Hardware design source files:
[Start of section]

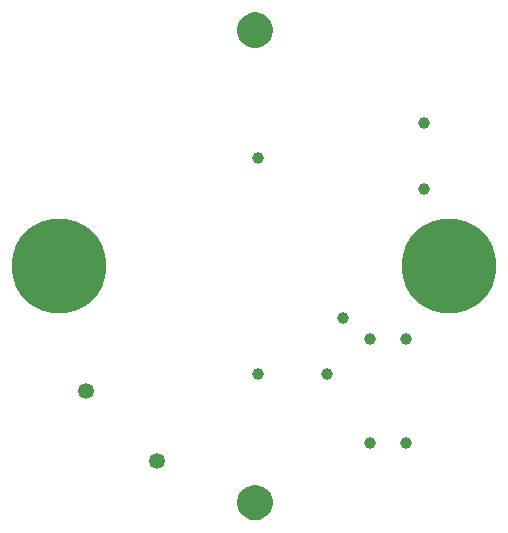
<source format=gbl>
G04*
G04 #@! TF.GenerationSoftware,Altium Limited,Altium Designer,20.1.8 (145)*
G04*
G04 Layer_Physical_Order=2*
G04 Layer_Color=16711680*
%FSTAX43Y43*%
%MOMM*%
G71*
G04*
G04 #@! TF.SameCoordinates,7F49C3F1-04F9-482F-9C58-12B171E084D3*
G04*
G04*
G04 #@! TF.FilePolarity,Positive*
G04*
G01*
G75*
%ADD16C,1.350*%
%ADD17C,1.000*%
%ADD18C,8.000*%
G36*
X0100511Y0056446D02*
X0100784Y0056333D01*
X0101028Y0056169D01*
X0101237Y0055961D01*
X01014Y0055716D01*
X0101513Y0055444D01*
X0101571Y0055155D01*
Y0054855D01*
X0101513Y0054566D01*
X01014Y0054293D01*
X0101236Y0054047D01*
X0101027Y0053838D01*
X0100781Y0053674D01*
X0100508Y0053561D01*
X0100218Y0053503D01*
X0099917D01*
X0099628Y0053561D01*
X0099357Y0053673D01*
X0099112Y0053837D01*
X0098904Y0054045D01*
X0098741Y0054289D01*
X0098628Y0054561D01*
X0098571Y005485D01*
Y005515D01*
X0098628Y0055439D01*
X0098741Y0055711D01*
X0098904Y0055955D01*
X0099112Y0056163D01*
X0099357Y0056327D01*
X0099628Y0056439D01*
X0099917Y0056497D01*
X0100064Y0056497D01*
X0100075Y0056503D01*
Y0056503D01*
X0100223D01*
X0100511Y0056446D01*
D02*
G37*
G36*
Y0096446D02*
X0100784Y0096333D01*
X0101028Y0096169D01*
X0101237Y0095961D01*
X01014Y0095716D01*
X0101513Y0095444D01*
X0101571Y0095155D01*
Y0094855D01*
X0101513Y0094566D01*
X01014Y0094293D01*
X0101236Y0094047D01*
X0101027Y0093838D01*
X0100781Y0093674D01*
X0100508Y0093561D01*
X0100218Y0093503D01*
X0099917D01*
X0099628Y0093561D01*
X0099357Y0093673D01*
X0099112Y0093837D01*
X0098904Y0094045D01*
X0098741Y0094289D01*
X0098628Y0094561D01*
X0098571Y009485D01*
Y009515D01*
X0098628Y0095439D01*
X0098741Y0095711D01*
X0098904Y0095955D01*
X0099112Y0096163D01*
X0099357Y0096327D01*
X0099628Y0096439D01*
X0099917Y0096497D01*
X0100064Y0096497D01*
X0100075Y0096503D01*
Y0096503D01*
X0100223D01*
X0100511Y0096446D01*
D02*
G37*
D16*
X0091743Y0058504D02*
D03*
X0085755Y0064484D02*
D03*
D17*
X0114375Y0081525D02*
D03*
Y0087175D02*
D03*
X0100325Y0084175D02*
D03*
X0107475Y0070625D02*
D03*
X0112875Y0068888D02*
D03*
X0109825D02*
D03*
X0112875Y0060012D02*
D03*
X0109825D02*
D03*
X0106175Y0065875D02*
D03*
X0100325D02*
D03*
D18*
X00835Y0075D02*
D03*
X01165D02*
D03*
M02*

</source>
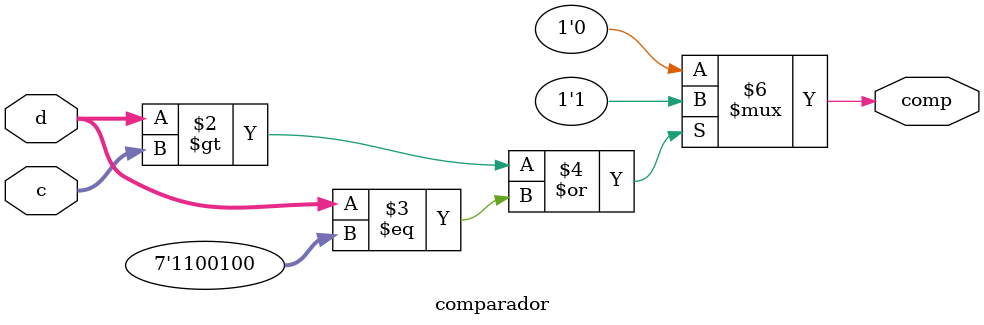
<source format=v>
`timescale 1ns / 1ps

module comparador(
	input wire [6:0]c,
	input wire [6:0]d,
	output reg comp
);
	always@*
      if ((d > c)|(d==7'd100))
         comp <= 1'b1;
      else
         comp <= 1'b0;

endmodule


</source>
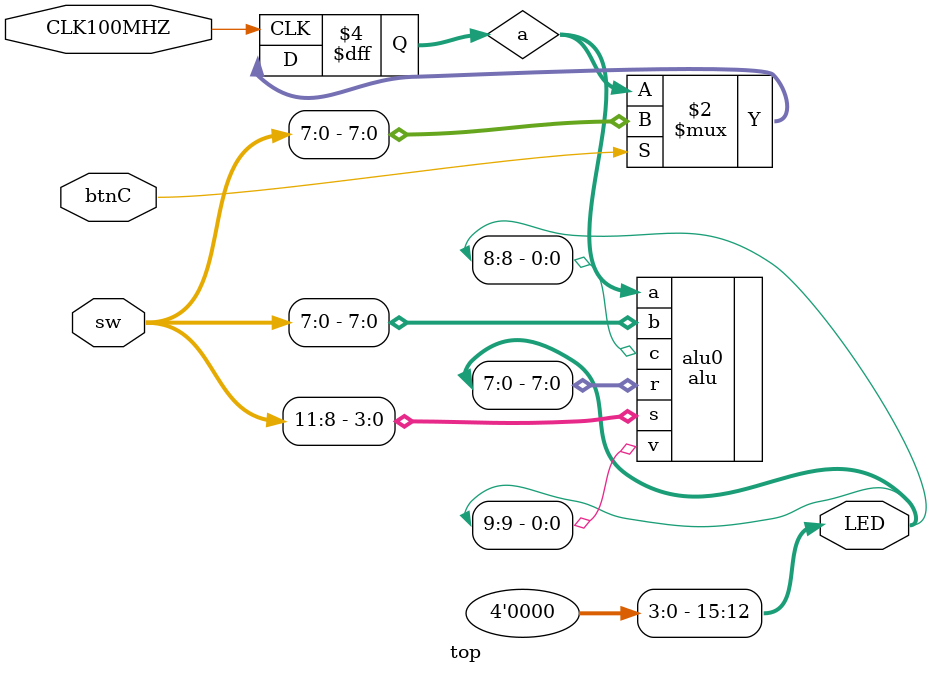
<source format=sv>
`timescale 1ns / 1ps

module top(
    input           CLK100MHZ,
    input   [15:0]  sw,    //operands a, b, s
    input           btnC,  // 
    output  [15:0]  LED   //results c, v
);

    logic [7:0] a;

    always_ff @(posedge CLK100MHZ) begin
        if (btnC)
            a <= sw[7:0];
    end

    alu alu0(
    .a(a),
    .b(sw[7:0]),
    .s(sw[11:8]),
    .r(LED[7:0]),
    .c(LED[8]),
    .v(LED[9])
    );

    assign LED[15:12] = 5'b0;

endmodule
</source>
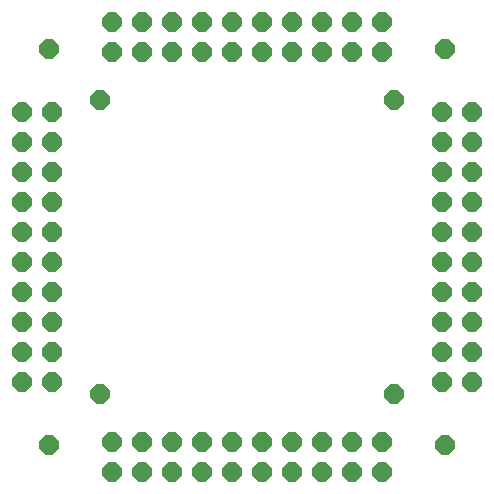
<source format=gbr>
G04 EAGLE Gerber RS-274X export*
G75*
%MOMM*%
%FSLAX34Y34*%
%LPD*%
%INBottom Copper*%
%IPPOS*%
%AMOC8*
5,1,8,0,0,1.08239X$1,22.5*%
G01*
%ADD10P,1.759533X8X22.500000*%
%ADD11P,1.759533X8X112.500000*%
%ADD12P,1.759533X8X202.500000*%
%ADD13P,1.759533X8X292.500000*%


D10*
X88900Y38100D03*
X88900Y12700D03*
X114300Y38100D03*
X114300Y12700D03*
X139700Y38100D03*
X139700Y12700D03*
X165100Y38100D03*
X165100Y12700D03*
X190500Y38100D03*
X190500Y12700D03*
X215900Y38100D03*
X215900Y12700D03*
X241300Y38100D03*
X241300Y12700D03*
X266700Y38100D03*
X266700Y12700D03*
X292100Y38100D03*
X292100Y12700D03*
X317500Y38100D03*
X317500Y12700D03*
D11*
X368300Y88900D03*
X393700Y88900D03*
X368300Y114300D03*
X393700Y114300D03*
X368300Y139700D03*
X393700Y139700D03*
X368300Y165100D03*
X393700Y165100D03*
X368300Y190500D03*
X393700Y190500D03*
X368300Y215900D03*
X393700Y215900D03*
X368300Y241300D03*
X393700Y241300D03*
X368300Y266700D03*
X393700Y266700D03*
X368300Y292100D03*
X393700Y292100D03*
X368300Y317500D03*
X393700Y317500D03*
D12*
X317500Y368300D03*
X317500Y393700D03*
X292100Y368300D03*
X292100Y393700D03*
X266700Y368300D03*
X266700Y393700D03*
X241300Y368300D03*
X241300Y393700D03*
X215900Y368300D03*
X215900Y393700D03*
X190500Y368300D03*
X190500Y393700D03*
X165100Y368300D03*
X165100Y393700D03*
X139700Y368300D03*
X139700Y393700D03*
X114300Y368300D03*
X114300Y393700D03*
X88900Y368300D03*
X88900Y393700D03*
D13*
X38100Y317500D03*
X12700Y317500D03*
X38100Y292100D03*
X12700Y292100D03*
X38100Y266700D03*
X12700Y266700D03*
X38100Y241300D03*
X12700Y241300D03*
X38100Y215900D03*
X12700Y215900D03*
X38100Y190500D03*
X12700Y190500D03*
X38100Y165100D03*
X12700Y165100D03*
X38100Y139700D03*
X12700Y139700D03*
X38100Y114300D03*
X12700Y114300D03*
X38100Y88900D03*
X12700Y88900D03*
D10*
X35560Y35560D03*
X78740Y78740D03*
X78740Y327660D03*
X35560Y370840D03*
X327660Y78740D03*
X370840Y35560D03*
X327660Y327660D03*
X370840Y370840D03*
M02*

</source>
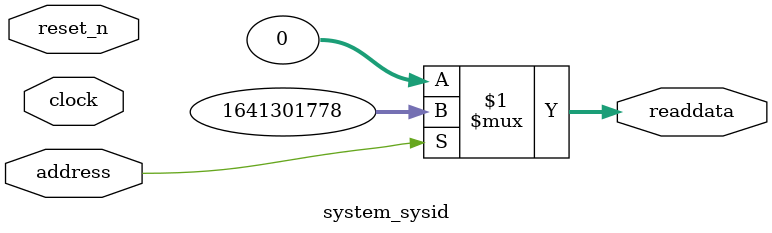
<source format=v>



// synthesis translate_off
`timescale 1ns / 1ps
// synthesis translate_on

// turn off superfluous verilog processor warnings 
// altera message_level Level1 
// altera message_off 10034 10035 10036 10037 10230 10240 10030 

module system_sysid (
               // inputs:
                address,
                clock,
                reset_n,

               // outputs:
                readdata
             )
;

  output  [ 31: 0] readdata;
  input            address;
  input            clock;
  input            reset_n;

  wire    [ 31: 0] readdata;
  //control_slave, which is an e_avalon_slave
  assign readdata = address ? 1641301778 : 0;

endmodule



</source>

[End of section]

Job:
Each record must be returned exactly as it stands, and the images omitted.

Exercise answer:
<source format=gbl>
G04*
G04 #@! TF.GenerationSoftware,Altium Limited,Altium Designer,20.1.8 (145)*
G04*
G04 Layer_Physical_Order=2*
G04 Layer_Color=16711680*
%FSTAX43Y43*%
%MOMM*%
G71*
G04*
G04 #@! TF.SameCoordinates,7F49C3F1-04F9-482F-9C58-12B171E084D3*
G04*
G04*
G04 #@! TF.FilePolarity,Positive*
G04*
G01*
G75*
%ADD16C,1.350*%
%ADD17C,1.000*%
%ADD18C,8.000*%
G36*
X0100511Y0056446D02*
X0100784Y0056333D01*
X0101028Y0056169D01*
X0101237Y0055961D01*
X01014Y0055716D01*
X0101513Y0055444D01*
X0101571Y0055155D01*
Y0054855D01*
X0101513Y0054566D01*
X01014Y0054293D01*
X0101236Y0054047D01*
X0101027Y0053838D01*
X0100781Y0053674D01*
X0100508Y0053561D01*
X0100218Y0053503D01*
X0099917D01*
X0099628Y0053561D01*
X0099357Y0053673D01*
X0099112Y0053837D01*
X0098904Y0054045D01*
X0098741Y0054289D01*
X0098628Y0054561D01*
X0098571Y005485D01*
Y005515D01*
X0098628Y0055439D01*
X0098741Y0055711D01*
X0098904Y0055955D01*
X0099112Y0056163D01*
X0099357Y0056327D01*
X0099628Y0056439D01*
X0099917Y0056497D01*
X0100064Y0056497D01*
X0100075Y0056503D01*
Y0056503D01*
X0100223D01*
X0100511Y0056446D01*
D02*
G37*
G36*
Y0096446D02*
X0100784Y0096333D01*
X0101028Y0096169D01*
X0101237Y0095961D01*
X01014Y0095716D01*
X0101513Y0095444D01*
X0101571Y0095155D01*
Y0094855D01*
X0101513Y0094566D01*
X01014Y0094293D01*
X0101236Y0094047D01*
X0101027Y0093838D01*
X0100781Y0093674D01*
X0100508Y0093561D01*
X0100218Y0093503D01*
X0099917D01*
X0099628Y0093561D01*
X0099357Y0093673D01*
X0099112Y0093837D01*
X0098904Y0094045D01*
X0098741Y0094289D01*
X0098628Y0094561D01*
X0098571Y009485D01*
Y009515D01*
X0098628Y0095439D01*
X0098741Y0095711D01*
X0098904Y0095955D01*
X0099112Y0096163D01*
X0099357Y0096327D01*
X0099628Y0096439D01*
X0099917Y0096497D01*
X0100064Y0096497D01*
X0100075Y0096503D01*
Y0096503D01*
X0100223D01*
X0100511Y0096446D01*
D02*
G37*
D16*
X0091743Y0058504D02*
D03*
X0085755Y0064484D02*
D03*
D17*
X0114375Y0081525D02*
D03*
Y0087175D02*
D03*
X0100325Y0084175D02*
D03*
X0107475Y0070625D02*
D03*
X0112875Y0068888D02*
D03*
X0109825D02*
D03*
X0112875Y0060012D02*
D03*
X0109825D02*
D03*
X0106175Y0065875D02*
D03*
X0100325D02*
D03*
D18*
X00835Y0075D02*
D03*
X01165D02*
D03*
M02*

</source>
<source format=v>
`timescale 1ns / 1ps

module comparador(
	input wire [6:0]c,
	input wire [6:0]d,
	output reg comp
);
	always@*
      if ((d > c)|(d==7'd100))
         comp <= 1'b1;
      else
         comp <= 1'b0;

endmodule


</source>
<source format=sv>
`timescale 1ns / 1ps

module top(
    input           CLK100MHZ,
    input   [15:0]  sw,    //operands a, b, s
    input           btnC,  // 
    output  [15:0]  LED   //results c, v
);

    logic [7:0] a;

    always_ff @(posedge CLK100MHZ) begin
        if (btnC)
            a <= sw[7:0];
    end

    alu alu0(
    .a(a),
    .b(sw[7:0]),
    .s(sw[11:8]),
    .r(LED[7:0]),
    .c(LED[8]),
    .v(LED[9])
    );

    assign LED[15:12] = 5'b0;

endmodule
</source>
<source format=gbr>
G04 EAGLE Gerber RS-274X export*
G75*
%MOMM*%
%FSLAX34Y34*%
%LPD*%
%INBottom Copper*%
%IPPOS*%
%AMOC8*
5,1,8,0,0,1.08239X$1,22.5*%
G01*
%ADD10P,1.759533X8X22.500000*%
%ADD11P,1.759533X8X112.500000*%
%ADD12P,1.759533X8X202.500000*%
%ADD13P,1.759533X8X292.500000*%


D10*
X88900Y38100D03*
X88900Y12700D03*
X114300Y38100D03*
X114300Y12700D03*
X139700Y38100D03*
X139700Y12700D03*
X165100Y38100D03*
X165100Y12700D03*
X190500Y38100D03*
X190500Y12700D03*
X215900Y38100D03*
X215900Y12700D03*
X241300Y38100D03*
X241300Y12700D03*
X266700Y38100D03*
X266700Y12700D03*
X292100Y38100D03*
X292100Y12700D03*
X317500Y38100D03*
X317500Y12700D03*
D11*
X368300Y88900D03*
X393700Y88900D03*
X368300Y114300D03*
X393700Y114300D03*
X368300Y139700D03*
X393700Y139700D03*
X368300Y165100D03*
X393700Y165100D03*
X368300Y190500D03*
X393700Y190500D03*
X368300Y215900D03*
X393700Y215900D03*
X368300Y241300D03*
X393700Y241300D03*
X368300Y266700D03*
X393700Y266700D03*
X368300Y292100D03*
X393700Y292100D03*
X368300Y317500D03*
X393700Y317500D03*
D12*
X317500Y368300D03*
X317500Y393700D03*
X292100Y368300D03*
X292100Y393700D03*
X266700Y368300D03*
X266700Y393700D03*
X241300Y368300D03*
X241300Y393700D03*
X215900Y368300D03*
X215900Y393700D03*
X190500Y368300D03*
X190500Y393700D03*
X165100Y368300D03*
X165100Y393700D03*
X139700Y368300D03*
X139700Y393700D03*
X114300Y368300D03*
X114300Y393700D03*
X88900Y368300D03*
X88900Y393700D03*
D13*
X38100Y317500D03*
X12700Y317500D03*
X38100Y292100D03*
X12700Y292100D03*
X38100Y266700D03*
X12700Y266700D03*
X38100Y241300D03*
X12700Y241300D03*
X38100Y215900D03*
X12700Y215900D03*
X38100Y190500D03*
X12700Y190500D03*
X38100Y165100D03*
X12700Y165100D03*
X38100Y139700D03*
X12700Y139700D03*
X38100Y114300D03*
X12700Y114300D03*
X38100Y88900D03*
X12700Y88900D03*
D10*
X35560Y35560D03*
X78740Y78740D03*
X78740Y327660D03*
X35560Y370840D03*
X327660Y78740D03*
X370840Y35560D03*
X327660Y327660D03*
X370840Y370840D03*
M02*

</source>
<source format=v>



// synthesis translate_off
`timescale 1ns / 1ps
// synthesis translate_on

// turn off superfluous verilog processor warnings 
// altera message_level Level1 
// altera message_off 10034 10035 10036 10037 10230 10240 10030 

module system_sysid (
               // inputs:
                address,
                clock,
                reset_n,

               // outputs:
                readdata
             )
;

  output  [ 31: 0] readdata;
  input            address;
  input            clock;
  input            reset_n;

  wire    [ 31: 0] readdata;
  //control_slave, which is an e_avalon_slave
  assign readdata = address ? 1641301778 : 0;

endmodule



</source>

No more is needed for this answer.